摘要: 【目的】 为了研究水泥窑选择性催化还原(selective catalytic reduction, SCR)催化剂表面的磨损,分析不同条件下催化剂表面的磨损情况,以实现优化方案。【方法】 采用计算流体力学(computational fluid dynamics, CFD)与离散元法(discrete element method, DEM)的耦合方法对水泥窑SCR催化剂表面的磨损进行研究,以水泥窑SCR催化剂表面为研究对象,在验证建立的数值仿真模型的基础上,对不同烟气进口风速、 烟气入射角和粒径对催化剂表面磨损的影响进行仿真实验。【结果】 随着烟气进口风速的增加,壁面初始磨损量的均值也相应增大,并且达到稳定状态后的均值磨损量亦更高。烟气入射角度增大时,相同时间内的磨损侵蚀面积会逐渐减小。粒径越小,相同时间内的磨损均值和标准偏差均较小,催化剂表面的磨损分布更加均匀。当烟气进口风速为2、 3、 4、 5 m/s时,催化剂表面磨损均值达到稳定时分别为1.12×10-7、 1.32×10-7、2.52×10-7、 3.78×10-7 mm。约10 s后,催化剂表面磨损量的标准偏差达到最大,烟气进口风速分别为2、 3、 4、 5 m/s时催化剂表面磨损量的最大值为1.82×10-8、 2.41×10-8、 2.46×10-8、 2.52×10-8 mm。 【结论】 在催化剂表面,磨损量的标准偏差随时间变化呈现先增大后减小的趋势。同时,颗粒间的扰动导致催化剂表面的最大磨损量也经历了先增大后减小的过程。
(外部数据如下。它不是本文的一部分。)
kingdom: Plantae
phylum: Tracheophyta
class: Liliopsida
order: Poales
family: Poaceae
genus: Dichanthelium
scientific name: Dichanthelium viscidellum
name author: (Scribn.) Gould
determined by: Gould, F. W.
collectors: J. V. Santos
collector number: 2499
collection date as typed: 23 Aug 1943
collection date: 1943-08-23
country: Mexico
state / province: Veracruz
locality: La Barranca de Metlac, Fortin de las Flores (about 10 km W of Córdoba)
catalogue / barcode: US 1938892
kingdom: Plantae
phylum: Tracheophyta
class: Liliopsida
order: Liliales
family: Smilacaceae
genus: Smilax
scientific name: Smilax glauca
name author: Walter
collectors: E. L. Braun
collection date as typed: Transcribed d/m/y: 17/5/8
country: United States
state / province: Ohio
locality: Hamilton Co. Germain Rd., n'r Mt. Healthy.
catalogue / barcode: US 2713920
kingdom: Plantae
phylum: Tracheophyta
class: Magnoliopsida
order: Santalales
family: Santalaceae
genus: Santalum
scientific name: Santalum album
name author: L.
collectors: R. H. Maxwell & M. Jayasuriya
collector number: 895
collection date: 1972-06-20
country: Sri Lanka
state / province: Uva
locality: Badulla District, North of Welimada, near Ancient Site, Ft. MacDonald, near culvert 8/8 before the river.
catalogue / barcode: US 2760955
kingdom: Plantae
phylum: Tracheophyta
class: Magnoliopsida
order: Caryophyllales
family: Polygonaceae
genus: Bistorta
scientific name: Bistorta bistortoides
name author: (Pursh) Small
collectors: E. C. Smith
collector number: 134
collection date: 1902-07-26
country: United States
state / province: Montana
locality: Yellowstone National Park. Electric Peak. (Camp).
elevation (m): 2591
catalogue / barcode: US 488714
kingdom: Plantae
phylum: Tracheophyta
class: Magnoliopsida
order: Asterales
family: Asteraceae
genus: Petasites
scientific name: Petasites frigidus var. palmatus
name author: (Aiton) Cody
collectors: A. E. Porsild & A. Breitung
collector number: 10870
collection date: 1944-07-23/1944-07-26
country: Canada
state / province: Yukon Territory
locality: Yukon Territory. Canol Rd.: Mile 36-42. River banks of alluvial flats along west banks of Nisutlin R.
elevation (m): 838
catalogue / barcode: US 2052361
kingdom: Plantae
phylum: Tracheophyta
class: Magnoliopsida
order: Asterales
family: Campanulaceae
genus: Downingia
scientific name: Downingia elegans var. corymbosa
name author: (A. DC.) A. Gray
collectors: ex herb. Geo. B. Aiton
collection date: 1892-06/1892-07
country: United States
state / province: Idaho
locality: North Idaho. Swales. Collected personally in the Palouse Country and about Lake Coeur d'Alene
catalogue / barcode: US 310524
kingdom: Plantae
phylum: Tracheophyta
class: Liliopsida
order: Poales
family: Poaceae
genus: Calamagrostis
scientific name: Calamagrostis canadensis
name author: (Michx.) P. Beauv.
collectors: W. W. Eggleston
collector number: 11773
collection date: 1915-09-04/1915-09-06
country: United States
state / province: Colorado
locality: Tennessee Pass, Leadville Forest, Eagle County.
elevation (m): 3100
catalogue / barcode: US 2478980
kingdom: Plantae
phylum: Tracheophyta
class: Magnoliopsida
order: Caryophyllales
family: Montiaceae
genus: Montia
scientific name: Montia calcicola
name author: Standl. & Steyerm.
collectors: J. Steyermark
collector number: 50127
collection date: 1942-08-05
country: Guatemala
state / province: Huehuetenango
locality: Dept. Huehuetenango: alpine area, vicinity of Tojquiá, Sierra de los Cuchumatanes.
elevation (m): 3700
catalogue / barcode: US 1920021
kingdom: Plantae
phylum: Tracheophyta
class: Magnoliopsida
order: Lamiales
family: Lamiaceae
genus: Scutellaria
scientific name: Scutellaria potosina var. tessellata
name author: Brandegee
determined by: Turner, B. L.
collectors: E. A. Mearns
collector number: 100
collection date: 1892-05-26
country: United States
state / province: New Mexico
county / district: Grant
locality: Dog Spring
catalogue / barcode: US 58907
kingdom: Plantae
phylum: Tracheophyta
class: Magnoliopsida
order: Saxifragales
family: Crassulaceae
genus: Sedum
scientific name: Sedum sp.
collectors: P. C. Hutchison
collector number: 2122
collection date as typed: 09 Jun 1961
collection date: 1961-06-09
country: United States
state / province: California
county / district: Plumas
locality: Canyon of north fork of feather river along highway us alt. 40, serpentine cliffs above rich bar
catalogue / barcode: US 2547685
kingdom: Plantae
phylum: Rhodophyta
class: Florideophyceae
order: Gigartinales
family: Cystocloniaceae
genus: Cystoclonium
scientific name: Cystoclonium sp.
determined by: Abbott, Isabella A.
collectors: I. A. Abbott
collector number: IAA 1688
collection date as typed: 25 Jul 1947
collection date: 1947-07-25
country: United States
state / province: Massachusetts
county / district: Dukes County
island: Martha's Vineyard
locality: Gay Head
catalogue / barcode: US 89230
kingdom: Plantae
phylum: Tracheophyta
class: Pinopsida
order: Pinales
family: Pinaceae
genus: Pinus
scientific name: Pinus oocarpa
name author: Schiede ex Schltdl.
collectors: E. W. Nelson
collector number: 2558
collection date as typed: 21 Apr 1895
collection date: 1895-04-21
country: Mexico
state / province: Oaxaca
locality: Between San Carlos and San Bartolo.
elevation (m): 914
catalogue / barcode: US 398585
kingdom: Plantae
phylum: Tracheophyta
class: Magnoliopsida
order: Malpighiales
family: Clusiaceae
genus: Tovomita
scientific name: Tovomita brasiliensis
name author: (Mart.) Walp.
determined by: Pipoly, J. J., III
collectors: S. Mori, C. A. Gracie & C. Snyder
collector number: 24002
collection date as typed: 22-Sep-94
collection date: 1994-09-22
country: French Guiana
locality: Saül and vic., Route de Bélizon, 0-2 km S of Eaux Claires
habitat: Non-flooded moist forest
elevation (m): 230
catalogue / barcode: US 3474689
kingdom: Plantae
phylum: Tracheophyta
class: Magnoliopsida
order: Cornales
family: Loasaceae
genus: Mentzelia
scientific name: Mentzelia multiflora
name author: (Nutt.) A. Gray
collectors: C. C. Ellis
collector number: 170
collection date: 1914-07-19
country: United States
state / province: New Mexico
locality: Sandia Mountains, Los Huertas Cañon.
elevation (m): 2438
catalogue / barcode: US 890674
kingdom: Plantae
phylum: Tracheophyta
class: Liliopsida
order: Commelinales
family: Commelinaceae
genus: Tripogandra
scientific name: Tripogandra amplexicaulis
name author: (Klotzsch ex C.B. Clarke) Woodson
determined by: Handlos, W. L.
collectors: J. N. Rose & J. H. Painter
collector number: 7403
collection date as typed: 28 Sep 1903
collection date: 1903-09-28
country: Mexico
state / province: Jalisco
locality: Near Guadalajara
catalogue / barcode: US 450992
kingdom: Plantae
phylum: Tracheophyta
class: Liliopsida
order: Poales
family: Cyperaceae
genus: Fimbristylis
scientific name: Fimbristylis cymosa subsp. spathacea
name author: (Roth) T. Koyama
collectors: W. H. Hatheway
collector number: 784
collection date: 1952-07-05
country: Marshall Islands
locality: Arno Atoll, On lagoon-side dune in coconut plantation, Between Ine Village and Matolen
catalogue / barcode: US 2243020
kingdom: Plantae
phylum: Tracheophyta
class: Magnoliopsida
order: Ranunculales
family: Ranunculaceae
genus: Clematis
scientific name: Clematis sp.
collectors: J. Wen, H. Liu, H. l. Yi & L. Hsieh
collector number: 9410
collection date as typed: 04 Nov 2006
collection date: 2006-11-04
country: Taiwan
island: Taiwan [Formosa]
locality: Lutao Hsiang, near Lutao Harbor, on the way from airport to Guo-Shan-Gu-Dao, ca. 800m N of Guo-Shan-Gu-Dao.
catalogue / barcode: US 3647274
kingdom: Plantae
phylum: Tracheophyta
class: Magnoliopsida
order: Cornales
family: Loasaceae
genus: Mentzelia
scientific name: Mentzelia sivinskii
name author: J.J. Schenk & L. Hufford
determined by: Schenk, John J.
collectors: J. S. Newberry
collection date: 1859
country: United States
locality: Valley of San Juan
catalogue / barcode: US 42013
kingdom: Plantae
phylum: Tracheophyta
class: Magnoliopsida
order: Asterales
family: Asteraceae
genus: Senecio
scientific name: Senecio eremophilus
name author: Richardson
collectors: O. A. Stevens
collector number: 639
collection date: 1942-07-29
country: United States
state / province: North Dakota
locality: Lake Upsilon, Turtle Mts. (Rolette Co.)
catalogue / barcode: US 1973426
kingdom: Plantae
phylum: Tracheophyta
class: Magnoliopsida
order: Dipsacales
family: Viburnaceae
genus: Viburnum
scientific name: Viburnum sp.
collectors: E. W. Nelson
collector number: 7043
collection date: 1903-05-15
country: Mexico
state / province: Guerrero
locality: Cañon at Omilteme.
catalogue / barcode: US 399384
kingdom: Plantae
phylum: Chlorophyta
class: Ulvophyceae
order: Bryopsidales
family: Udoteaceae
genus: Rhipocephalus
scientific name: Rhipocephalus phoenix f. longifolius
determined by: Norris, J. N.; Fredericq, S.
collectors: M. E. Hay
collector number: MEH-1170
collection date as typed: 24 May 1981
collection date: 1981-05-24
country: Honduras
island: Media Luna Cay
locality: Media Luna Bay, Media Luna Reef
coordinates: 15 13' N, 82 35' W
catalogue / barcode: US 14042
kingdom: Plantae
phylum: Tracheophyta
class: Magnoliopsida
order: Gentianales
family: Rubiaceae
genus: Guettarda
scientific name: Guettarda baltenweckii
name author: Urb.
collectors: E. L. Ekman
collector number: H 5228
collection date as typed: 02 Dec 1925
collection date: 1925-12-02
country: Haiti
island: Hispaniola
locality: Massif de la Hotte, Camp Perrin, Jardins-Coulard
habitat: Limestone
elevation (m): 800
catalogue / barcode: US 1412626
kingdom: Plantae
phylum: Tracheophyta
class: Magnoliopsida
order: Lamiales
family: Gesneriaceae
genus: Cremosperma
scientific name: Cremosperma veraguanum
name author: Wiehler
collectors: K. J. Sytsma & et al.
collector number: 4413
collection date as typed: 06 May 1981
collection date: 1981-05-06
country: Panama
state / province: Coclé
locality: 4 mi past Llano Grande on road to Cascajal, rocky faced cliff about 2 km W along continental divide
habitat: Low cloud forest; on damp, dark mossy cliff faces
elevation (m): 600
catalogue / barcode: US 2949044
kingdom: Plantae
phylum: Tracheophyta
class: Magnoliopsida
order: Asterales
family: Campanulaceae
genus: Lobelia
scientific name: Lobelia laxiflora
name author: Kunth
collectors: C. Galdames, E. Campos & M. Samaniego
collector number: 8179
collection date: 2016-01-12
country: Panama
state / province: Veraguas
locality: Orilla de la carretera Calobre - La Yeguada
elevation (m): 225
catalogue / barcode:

关键词: 计算流体力学与离散元法耦合; 水泥窑SCR脱硝反应器; 磨损模型; 催化剂
Abstract
Objective This study investigates the surface wear on selective catalytic reduction (SCR) catalysts in cement kilns under various conditions to determine optimized solutions for reducing wear. It aims to identify key factors affecting catalyst surface wear and proposes optimized measures to reduce wear and extend the catalyst’s service life.
Methods A coupled approach using computational fluid dynamics (CFD) and the discrete element method (DEM) was applied to simulate wear on the cement kiln SCR catalyst surface. The accuracy of the numerical simulation model was validated using experimental data to ensure that the model could accurately reflect actual operating conditions. After validation, simulations were conducted to investigate the effects of different inlet velocities, incidence angles, and particle sizes on catalyst surface wear. The study analyzed the flow characteristics and impact mechanisms of particles at various inlet velocities and explored how changes in incidence angles affected wear distribution patterns. Additionally, the study investigated the movement trajectories of particles with different sizes and their impact on the amount and uniformity of wear distribution.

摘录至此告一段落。